[What to do] Find each line in the following listing that has the string "return", then state the count and nothing else.

+++ Source records +++

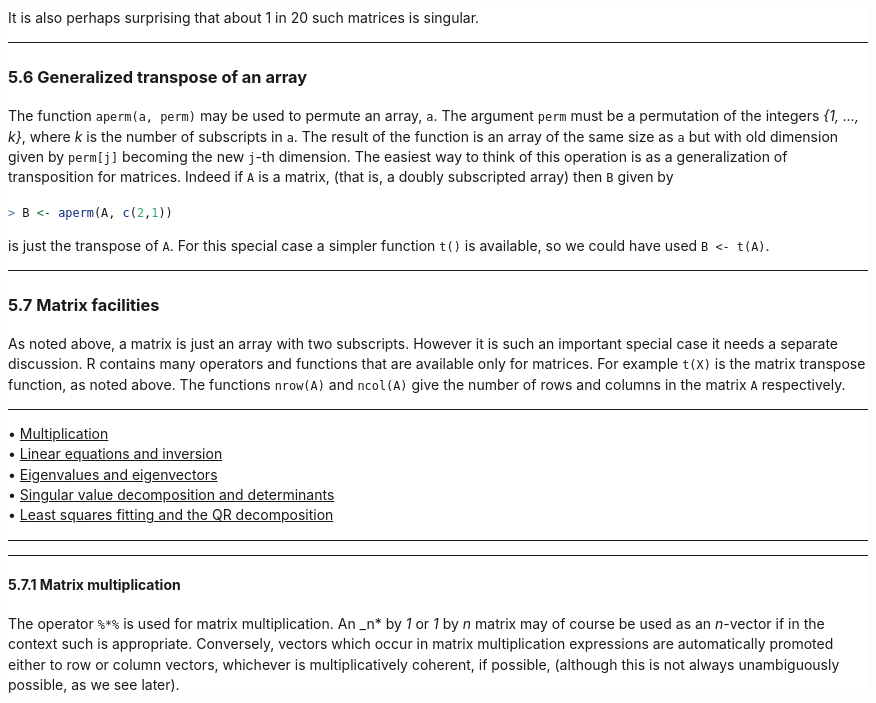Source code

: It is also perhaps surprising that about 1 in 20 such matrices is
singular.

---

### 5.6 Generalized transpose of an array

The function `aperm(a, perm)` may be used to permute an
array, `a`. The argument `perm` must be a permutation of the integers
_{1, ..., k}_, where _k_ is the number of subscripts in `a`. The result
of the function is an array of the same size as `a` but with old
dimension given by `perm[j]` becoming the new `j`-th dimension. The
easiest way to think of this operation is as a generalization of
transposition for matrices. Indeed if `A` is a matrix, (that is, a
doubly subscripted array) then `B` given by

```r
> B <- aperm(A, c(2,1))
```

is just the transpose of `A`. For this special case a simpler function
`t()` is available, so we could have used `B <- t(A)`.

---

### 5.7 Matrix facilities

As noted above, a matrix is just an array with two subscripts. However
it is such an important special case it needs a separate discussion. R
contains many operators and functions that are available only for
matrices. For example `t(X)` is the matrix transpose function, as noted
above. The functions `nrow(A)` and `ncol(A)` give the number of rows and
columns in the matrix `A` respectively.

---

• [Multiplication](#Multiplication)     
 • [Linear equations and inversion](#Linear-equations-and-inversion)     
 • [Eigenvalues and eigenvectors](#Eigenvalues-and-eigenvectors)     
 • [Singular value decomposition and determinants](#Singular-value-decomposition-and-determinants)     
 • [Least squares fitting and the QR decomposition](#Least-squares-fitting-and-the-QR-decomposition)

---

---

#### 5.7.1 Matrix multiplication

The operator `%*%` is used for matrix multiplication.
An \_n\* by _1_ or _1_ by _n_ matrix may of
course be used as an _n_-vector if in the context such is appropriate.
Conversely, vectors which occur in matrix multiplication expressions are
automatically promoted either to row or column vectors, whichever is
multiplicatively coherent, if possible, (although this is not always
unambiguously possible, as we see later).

+++
+++ Source records +++

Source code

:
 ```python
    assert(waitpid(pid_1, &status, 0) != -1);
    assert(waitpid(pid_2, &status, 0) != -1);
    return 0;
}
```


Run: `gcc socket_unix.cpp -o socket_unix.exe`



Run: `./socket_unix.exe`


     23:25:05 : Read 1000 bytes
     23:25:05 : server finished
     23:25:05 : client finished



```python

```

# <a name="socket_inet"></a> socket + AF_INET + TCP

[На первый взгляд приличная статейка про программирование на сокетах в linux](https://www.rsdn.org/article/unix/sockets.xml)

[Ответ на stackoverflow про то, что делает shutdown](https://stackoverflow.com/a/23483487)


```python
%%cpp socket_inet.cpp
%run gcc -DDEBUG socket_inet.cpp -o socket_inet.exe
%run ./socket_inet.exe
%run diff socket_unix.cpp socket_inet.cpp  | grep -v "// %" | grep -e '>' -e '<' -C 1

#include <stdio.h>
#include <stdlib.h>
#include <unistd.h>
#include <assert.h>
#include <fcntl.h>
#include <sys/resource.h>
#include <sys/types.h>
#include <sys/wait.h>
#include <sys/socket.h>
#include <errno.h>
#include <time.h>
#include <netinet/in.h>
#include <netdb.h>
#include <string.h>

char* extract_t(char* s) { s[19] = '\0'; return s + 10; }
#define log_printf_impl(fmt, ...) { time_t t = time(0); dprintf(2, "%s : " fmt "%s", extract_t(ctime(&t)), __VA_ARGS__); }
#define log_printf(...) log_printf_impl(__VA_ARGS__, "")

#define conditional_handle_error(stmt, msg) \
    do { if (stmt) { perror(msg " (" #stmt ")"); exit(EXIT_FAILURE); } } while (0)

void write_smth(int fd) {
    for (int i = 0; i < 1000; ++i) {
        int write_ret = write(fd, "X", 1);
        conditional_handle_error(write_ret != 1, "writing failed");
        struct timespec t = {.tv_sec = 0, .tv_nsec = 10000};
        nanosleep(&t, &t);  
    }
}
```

+++
+++ Source records +++

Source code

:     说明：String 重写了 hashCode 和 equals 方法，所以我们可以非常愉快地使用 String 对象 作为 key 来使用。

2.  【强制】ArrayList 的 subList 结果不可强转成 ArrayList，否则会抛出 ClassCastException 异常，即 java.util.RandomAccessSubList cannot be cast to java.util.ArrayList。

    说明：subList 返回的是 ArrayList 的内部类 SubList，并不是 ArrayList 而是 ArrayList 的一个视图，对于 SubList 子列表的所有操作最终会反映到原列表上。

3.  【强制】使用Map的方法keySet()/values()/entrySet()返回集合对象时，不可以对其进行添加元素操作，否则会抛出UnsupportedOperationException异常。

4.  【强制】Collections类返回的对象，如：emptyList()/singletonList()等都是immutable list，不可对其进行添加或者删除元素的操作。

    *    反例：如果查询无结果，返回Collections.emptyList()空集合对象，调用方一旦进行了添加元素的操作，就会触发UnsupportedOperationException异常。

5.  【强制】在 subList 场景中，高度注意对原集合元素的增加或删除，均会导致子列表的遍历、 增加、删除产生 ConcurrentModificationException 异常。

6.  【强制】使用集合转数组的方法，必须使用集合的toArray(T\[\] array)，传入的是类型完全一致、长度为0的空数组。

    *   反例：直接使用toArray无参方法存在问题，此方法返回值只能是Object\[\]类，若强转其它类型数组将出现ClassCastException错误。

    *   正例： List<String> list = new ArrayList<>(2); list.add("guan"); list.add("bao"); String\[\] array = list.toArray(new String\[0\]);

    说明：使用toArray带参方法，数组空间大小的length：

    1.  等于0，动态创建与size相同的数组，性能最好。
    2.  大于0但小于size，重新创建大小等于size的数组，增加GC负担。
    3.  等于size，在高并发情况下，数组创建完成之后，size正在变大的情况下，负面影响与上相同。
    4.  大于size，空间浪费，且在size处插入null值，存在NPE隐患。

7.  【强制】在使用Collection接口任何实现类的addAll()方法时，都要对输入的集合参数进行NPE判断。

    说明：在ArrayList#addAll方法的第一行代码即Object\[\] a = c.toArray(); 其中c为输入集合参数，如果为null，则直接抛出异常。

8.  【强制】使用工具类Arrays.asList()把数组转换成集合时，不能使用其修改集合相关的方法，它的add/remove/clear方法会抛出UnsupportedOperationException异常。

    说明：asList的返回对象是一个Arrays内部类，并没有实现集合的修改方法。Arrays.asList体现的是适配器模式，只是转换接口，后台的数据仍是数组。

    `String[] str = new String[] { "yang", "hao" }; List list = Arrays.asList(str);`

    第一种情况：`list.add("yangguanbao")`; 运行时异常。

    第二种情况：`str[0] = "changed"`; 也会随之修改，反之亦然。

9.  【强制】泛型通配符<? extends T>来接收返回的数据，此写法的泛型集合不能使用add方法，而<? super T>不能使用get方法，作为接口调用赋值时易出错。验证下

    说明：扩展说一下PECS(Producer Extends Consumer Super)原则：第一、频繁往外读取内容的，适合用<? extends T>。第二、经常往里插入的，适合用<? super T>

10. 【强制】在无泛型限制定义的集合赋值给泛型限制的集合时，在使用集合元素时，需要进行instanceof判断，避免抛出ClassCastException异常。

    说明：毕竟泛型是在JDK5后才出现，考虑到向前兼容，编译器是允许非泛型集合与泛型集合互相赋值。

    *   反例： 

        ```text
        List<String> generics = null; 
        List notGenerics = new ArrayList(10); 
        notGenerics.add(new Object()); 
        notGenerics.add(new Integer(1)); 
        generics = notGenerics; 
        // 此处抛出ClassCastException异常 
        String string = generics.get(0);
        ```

+++

[Response to this exercise] 2